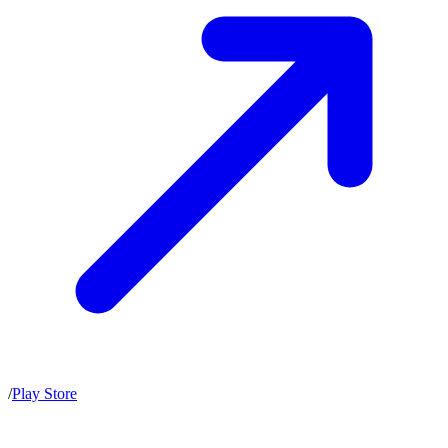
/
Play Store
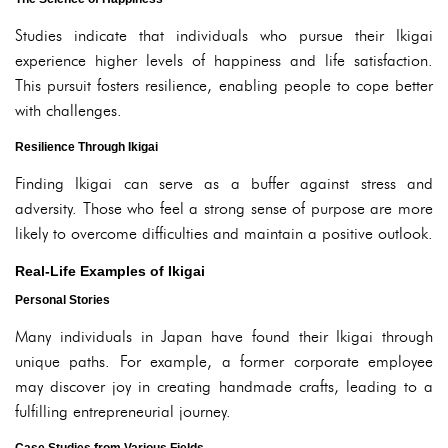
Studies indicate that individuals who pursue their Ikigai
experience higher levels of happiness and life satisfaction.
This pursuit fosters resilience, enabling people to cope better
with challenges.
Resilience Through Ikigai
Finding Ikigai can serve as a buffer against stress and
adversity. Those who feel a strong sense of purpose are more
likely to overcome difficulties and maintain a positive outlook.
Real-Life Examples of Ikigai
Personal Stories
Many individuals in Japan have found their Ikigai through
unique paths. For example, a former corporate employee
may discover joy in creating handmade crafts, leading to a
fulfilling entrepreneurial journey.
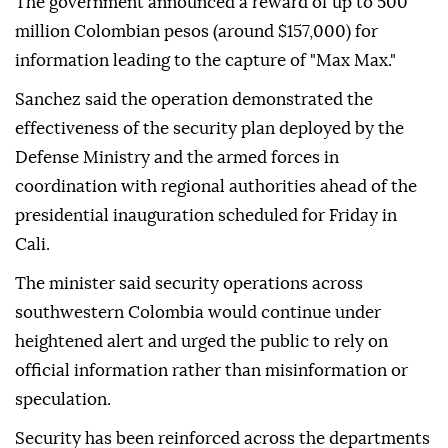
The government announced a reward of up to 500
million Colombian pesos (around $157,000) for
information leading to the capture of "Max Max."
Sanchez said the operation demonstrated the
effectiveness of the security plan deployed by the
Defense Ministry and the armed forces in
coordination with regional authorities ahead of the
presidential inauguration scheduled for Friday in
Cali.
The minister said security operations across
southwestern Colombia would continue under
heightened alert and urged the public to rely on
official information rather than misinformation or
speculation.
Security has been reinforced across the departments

+===+

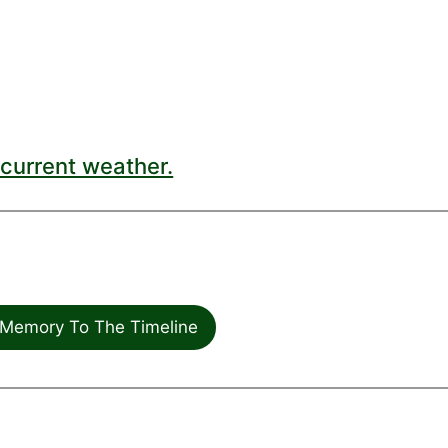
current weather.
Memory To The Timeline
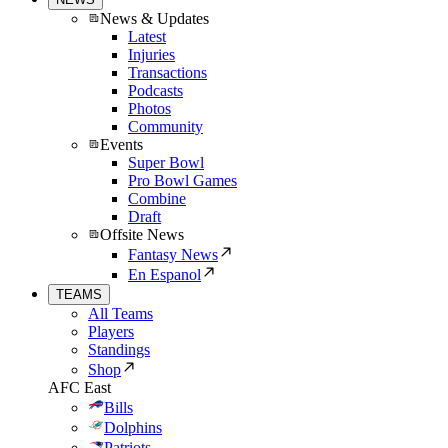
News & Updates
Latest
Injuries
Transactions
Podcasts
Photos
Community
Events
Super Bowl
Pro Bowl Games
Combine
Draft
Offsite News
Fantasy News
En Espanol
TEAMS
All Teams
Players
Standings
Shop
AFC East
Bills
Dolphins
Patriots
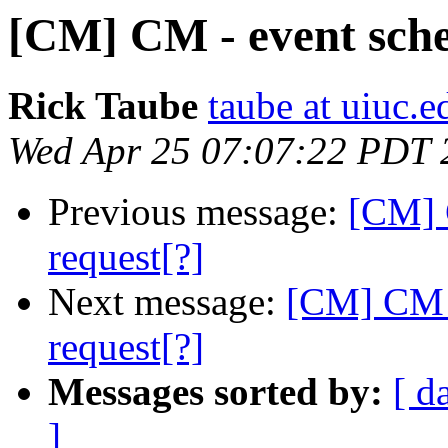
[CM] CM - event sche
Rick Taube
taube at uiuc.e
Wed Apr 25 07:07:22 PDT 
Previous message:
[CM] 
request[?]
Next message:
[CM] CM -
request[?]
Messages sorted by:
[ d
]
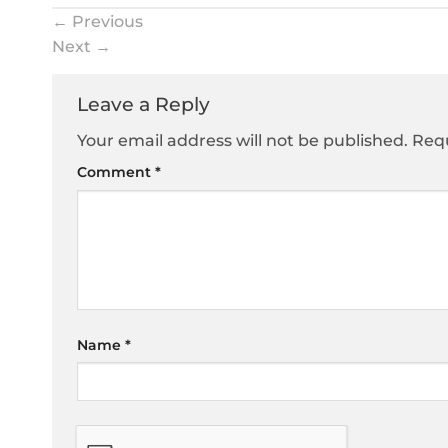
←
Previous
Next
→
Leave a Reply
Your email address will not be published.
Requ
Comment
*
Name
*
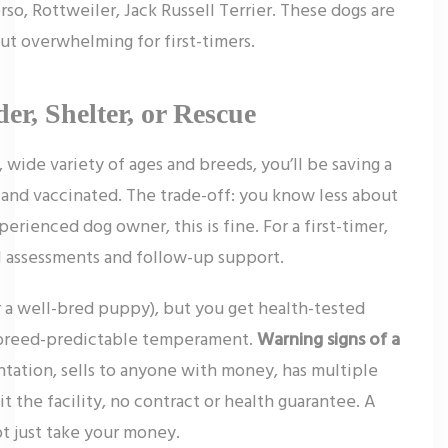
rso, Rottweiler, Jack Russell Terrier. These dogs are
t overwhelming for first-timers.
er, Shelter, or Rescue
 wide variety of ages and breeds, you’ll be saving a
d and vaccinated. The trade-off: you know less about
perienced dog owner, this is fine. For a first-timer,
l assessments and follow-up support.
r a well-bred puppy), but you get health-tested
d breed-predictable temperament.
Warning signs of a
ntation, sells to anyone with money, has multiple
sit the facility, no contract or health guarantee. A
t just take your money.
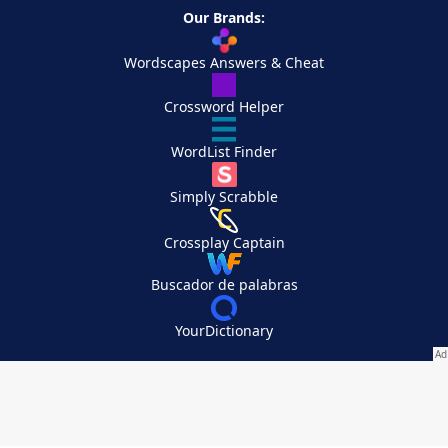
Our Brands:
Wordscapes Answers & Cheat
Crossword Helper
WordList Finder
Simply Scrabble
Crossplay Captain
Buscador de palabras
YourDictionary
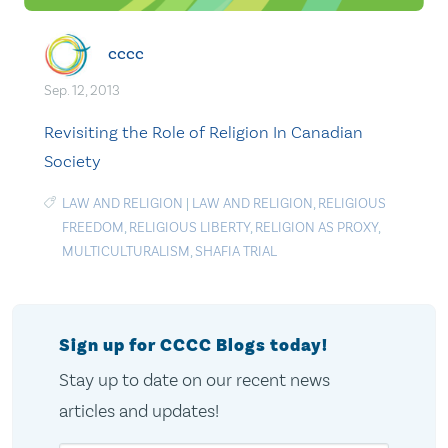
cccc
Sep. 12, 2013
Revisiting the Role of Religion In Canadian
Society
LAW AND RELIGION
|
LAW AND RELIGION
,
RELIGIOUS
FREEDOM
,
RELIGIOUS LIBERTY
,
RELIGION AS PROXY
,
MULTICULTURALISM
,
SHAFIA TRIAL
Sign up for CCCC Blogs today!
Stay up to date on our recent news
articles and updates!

+===+

■ Work instructions: Reproduce the stretch from the line containing "The government announced" through the line containing "Security has been", replacing "heightened alert" with "increased vigilance" and leaving all else unchanged.

■ Answer for the task:
The government announced a reward of up to 500
million Colombian pesos (around $157,000) for
information leading to the capture of "Max Max."
Sanchez said the operation demonstrated the
effectiveness of the security plan deployed by the
Defense Ministry and the armed forces in
coordination with regional authorities ahead of the
presidential inauguration scheduled for Friday in
Cali.
The minister said security operations across
southwestern Colombia would continue under
increased vigilance and urged the public to rely on
official information rather than misinformation or
speculation.
Security has been reinforced across the departments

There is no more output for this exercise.